*Page excerpt*:
You are given positions of houses and heaters on a horizontal line, find out minimum radius of heaters so that all houses could be covered by those heaters.

So, your input will be the positions of houses and heaters seperately, and your expected output will be the minimum radius standard of heaters.

Note:
Numbers of houses and heaters you are given are non-negative and will not exceed 25000.
Positions of houses and heaters you are given are non-negative and will not exceed 10^9.
As long as a house is in the heaters’ warm radius range, it can be warmed.
All the heaters follow your radius standard and the warm radius will the same.
Example 1:

Input: [1,2,3],[2]
Output: 1
Explanation: The only heater was placed in the position 2, and if we use the radius 1 standard, then all the houses can be warmed.

Example 2:

Input: [1,2,3,4],[1,4]
Output: 1
Explanation: The two heater was placed in the position 1 and 4. We need to use radius 1 standard, then all the houses can be warm

2 pointer solution

Trick here is to sort both arrays, and keep the j index going on, because the distance from one house to a heater will only increases when the minimum has already been found, plus that i increases when j increases. So no need to go back and make this O(n^2), which will TLE.

And, we should think from the perspective of houses, not heaters. The test case has the situation that the heaters number doesn’t show in the houses array.

class Solution {
    public int findRadius(int[] houses, int[] heaters) {
        int max = 0, i=0, j=0;
        Arrays.sort(houses);
        Arrays.sort(heaters);

        while(i<houses.length){
            int dist = Integer.MAX_VALUE;
            while(j<heaters.length-1){
                if(Math.abs(heaters[j+1]-houses[i])>Math.abs(heaters[j]-houses[i])) break;
                j++;
            }

            dist=Math.abs(heaters[j]-houses[i]);
            max=Math.max(max,dist);
            i++;
        }
        return max;

    }
}

Binary search solution:

The idea is to leverage decent Arrays.binarySearch() function provided by Java.

public static int binarySearch(data_type arr, data_type key )

*Input data*:
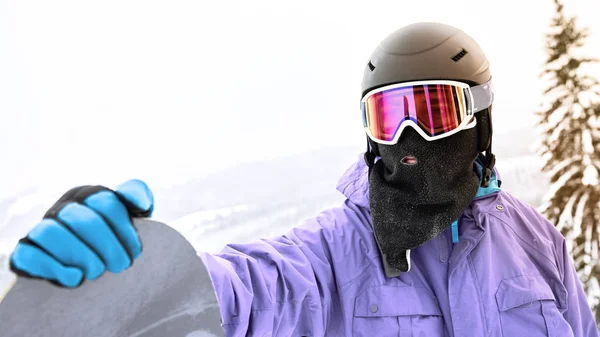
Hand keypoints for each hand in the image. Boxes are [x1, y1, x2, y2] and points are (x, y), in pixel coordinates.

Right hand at [9, 179, 153, 287]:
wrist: (87, 263)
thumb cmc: (114, 234)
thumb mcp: (131, 214)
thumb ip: (137, 197)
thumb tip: (140, 202)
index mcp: (89, 195)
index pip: (106, 203)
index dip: (125, 230)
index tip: (135, 252)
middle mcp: (63, 208)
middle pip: (82, 219)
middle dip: (107, 246)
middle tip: (120, 265)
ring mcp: (41, 228)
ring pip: (51, 232)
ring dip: (80, 255)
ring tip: (97, 271)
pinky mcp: (26, 251)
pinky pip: (29, 254)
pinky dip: (55, 267)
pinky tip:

*Actions to take*:
A - According to the heater radius write-up, what is the largest value a house or heater position can have?
B - Please continue the heater radius write-up from its final line.

*Answers for each item*:
A - 10^9

B -
Arrays.binarySearch() returns:

index of the search key, if it is contained in the array; otherwise, (-(insertion point) - 1). The insertion point is defined as the point at which the key would be inserted into the array: the index of the first element greater than the key, or a.length if all elements in the array are less than the specified key. Note that this guarantees that the return value will be >= 0 if and only if the key is found.
It requires the array to be sorted, or else the return value is undefined.

For each house, find its position between those heaters (thus we need the heaters array to be sorted).
Calculate the distances between this house and left heater and right heater, get a MIN value of those two values. Corner cases are there is no left or right heater.
Get MAX value among distances in step 2. It’s the answer.
Time complexity: max(O(nlogn), O(mlogn)) - m is the length of houses, n is the length of heaters.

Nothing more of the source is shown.